**Your task:** Nothing but the records, repeated exactly, should form the response.

◇ ◇ ◇

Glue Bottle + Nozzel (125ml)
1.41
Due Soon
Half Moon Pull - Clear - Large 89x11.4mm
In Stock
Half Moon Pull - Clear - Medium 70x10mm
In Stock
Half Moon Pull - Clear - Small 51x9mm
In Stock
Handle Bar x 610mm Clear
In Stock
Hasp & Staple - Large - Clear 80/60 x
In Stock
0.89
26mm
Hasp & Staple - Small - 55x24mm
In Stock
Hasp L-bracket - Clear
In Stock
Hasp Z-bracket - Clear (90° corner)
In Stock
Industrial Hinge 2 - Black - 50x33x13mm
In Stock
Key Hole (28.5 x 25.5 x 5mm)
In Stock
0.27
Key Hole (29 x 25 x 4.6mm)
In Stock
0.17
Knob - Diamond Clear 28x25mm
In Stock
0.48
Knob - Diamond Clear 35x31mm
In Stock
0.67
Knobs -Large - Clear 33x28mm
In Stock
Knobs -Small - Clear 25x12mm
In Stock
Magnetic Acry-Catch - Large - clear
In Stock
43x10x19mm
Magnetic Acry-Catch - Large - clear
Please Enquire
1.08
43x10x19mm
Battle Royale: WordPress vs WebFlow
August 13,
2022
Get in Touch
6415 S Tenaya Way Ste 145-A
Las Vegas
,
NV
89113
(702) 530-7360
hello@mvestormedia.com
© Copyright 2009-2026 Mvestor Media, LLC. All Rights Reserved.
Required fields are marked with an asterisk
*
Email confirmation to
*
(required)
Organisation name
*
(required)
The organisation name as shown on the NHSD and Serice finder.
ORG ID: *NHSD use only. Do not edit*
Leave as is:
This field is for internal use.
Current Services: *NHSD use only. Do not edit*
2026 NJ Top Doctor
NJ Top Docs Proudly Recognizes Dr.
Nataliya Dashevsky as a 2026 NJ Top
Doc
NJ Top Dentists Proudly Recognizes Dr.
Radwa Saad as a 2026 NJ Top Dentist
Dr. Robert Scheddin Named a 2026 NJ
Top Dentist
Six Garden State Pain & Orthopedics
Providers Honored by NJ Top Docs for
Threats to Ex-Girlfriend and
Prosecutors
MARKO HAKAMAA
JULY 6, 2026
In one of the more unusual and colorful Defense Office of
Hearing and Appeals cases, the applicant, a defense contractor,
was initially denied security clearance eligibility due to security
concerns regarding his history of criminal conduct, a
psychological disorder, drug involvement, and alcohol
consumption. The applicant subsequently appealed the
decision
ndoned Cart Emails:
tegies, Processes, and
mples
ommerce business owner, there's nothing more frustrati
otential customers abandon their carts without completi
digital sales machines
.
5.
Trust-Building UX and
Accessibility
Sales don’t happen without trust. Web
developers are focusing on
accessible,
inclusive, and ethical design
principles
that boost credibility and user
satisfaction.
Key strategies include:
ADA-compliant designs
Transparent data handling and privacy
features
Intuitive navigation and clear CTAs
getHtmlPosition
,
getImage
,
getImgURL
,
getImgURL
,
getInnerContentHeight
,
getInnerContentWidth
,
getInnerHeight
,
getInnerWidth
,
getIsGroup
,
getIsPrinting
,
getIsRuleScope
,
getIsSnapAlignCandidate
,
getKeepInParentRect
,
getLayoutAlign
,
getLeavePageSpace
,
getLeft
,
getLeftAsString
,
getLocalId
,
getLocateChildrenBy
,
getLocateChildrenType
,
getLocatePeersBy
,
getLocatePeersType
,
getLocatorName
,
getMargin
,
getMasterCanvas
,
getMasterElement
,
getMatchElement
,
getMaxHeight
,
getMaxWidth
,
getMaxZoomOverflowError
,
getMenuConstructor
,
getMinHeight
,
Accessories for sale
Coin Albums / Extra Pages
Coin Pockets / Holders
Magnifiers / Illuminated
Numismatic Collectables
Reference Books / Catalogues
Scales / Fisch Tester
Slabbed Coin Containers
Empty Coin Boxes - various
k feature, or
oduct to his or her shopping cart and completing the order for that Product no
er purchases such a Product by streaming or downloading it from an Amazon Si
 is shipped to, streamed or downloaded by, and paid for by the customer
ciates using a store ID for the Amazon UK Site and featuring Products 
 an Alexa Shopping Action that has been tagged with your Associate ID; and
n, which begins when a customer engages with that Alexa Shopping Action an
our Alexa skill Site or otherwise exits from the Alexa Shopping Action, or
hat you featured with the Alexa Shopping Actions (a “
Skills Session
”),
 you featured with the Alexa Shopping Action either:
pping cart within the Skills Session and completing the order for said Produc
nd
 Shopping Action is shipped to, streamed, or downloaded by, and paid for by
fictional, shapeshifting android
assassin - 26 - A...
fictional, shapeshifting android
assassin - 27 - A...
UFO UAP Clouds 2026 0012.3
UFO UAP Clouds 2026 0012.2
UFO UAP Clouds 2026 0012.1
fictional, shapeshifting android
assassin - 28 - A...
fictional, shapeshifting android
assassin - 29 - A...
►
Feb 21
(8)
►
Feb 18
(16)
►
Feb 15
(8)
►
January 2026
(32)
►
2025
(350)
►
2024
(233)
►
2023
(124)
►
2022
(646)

◇ ◇ ◇

**Finished exercise:**
Glue Bottle + Nozzel (125ml)
1.41
Due Soon
Half Moon Pull - Clear - Large 89x11.4mm
In Stock
Half Moon Pull - Clear - Medium 70x10mm
In Stock
Half Moon Pull - Clear - Small 51x9mm
In Stock
Handle Bar x 610mm Clear
In Stock
Hasp & Staple - Large - Clear 80/60 x
In Stock
0.89
26mm
Hasp & Staple - Small - 55x24mm
In Stock
Hasp L-bracket - Clear
In Stock
Hasp Z-bracket - Clear (90° corner)
In Stock
Industrial Hinge 2 - Black - 50x33x13mm
In Stock
Key Hole (28.5 x 25.5 x 5mm)
In Stock
0.27
Key Hole (29 x 25 x 4.6mm)
In Stock
0.17
Knob - Diamond Clear 28x25mm
In Stock
0.48
Knob - Diamond Clear 35x31mm
In Stock
0.67
Knobs -Large - Clear 33x28mm
In Stock
Knobs -Small - Clear 25x12mm
In Stock
Magnetic Acry-Catch - Large - clear
In Stock
43x10x19mm
Magnetic Acry-Catch - Large - clear
Please Enquire
1.08
43x10x19mm
Battle Royale: WordPress vs WebFlow
August 13,
2022
Get in Touch
6415 S Tenaya Way Ste 145-A
Las Vegas
,
NV
89113
(702) 530-7360
hello@mvestormedia.com
© Copyright 2009-2026 Mvestor Media, LLC. All Rights Reserved.
Required fields are marked with an asterisk
*
Email confirmation to
*
(required)
Organisation name
*
(required)
The organisation name as shown on the NHSD and Serice finder.
ORG ID: *NHSD use only. Do not edit*
Leave as is:
This field is for internal use.
Current Services: *NHSD use only. Do not edit*
2026 NJ Top Doctor
NJ Top Docs Proudly Recognizes Dr.
Nataliya Dashevsky as a 2026 NJ Top
Doc
NJ Top Dentists Proudly Recognizes Dr.
Radwa Saad as a 2026 NJ Top Dentist
Dr. Robert Scheddin Named a 2026 NJ
Top Dentist
Six Garden State Pain & Orthopedics
Providers Honored by NJ Top Docs for
Threats to Ex-Girlfriend and
Prosecutors
MARKO HAKAMAA
JULY 6, 2026
In one of the more unusual and colorful Defense Office of
Hearing and Appeals cases, the applicant, a defense contractor,
was initially denied security clearance eligibility due to security
concerns regarding his history of criminal conduct, a
psychological disorder, drug involvement, and alcohol
consumption. The applicant subsequently appealed the
decision
ndoned Cart Emails:
tegies, Processes, and
mples
ommerce business owner, there's nothing more frustrati
otential customers abandon their carts without completi
digital sales machines
.
5.
Trust-Building UX and
Accessibility
Sales don’t happen without trust. Web
developers are focusing on
accessible,
inclusive, and ethical design
principles
that boost credibility and user
satisfaction.
Key strategies include:
ADA-compliant designs
Transparent data handling and privacy
features
Intuitive navigation and clear CTAs
getHtmlPosition
,
getImage
,
getImgURL
,
getImgURL
,
getInnerContentHeight
,
getInnerContentWidth
,
getInnerHeight
,
getInnerWidth
,
getIsGroup
,
getIsPrinting
,
getIsRuleScope
,
getIsSnapAlignCandidate
,
getKeepInParentRect
,
getLayoutAlign
,
getLeavePageSpace
,
getLeft
,
getLeftAsString
,
getLocalId
,
getLocateChildrenBy
,
getLocateChildrenType
,
getLocatePeersBy
,
getLocatePeersType
,
getLocatorName
,
getMargin
,
getMasterCanvas
,
getMasterElement
,
getMatchElement
,
getMaxHeight
,
getMaxWidth
,
getMaxZoomOverflowError
,
getMenuConstructor
,
getMinHeight
,
Accessories for sale
Coin Albums / Extra Pages
Coin Pockets / Holders
Magnifiers / Illuminated
Numismatic Collectables
Reference Books / Catalogues
Scales / Fisch Tester
Slabbed Coin Containers
Empty Coin Boxes - various
k feature, or
oduct to his or her shopping cart and completing the order for that Product no
er purchases such a Product by streaming or downloading it from an Amazon Si
 is shipped to, streamed or downloaded by, and paid for by the customer
ciates using a store ID for the Amazon UK Site and featuring Products 
 an Alexa Shopping Action that has been tagged with your Associate ID; and
n, which begins when a customer engages with that Alexa Shopping Action an
our Alexa skill Site or otherwise exits from the Alexa Shopping Action, or
hat you featured with the Alexa Shopping Actions (a “
Skills Session
”),
 you featured with the Alexa Shopping Action either:
pping cart within the Skills Session and completing the order for said Produc
nd
 Shopping Action is shipped to, streamed, or downloaded by, and paid for by
fictional, shapeshifting android
assassin - 26 - A...
fictional, shapeshifting android
assassin - 27 - A...
UFO UAP Clouds 2026 0012.3
UFO UAP Clouds 2026 0012.2
UFO UAP Clouds 2026 0012.1
fictional, shapeshifting android
assassin - 28 - A...
fictional, shapeshifting android
assassin - 29 - A...
►
Feb 21
(8)
►
Feb 18
(16)
►
Feb 15
(8)
►
January 2026
(32)
►
2025
(350)
►
2024
(233)
►
2023
(124)
►
2022
(646)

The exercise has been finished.